Segment Start: Record set

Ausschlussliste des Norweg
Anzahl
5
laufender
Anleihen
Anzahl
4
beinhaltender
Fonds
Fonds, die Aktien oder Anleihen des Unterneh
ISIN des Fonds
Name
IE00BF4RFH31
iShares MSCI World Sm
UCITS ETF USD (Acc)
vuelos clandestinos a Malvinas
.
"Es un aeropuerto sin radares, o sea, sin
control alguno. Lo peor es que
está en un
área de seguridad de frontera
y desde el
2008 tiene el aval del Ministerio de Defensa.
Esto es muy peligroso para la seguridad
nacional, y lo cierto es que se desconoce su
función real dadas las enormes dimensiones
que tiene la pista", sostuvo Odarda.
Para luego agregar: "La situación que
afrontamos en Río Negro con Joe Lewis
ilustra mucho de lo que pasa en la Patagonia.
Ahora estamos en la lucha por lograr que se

Segment End: Record set

» **Work request**
Transcribe the entire listing above.

» **Solved problem**
Ausschlussliste des Norweg
Anzahl
5
laufender
Anleihen
Anzahl
4
beinhaltender
Fonds
Fonds, die Aktien oder Anleihen des Unterneh
ISIN des Fonds
Name
IE00BF4RFH31
iShares MSCI World Sm
UCITS ETF USD (Acc)
vuelos clandestinos a Malvinas
.
"Es un aeropuerto sin radares, o sea, sin
control alguno. Lo peor es que
está en un
área de seguridad de frontera
y desde el
2008 tiene el aval del Ministerio de Defensa.
Esto es muy peligroso para la seguridad
nacional, y lo cierto es que se desconoce su
función real dadas las enormes dimensiones
que tiene la pista", sostuvo Odarda.
Para luego agregar: "La situación que
afrontamos en Río Negro con Joe Lewis
ilustra mucho de lo que pasa en la Patagonia.
Ahora estamos en la lucha por lograr que se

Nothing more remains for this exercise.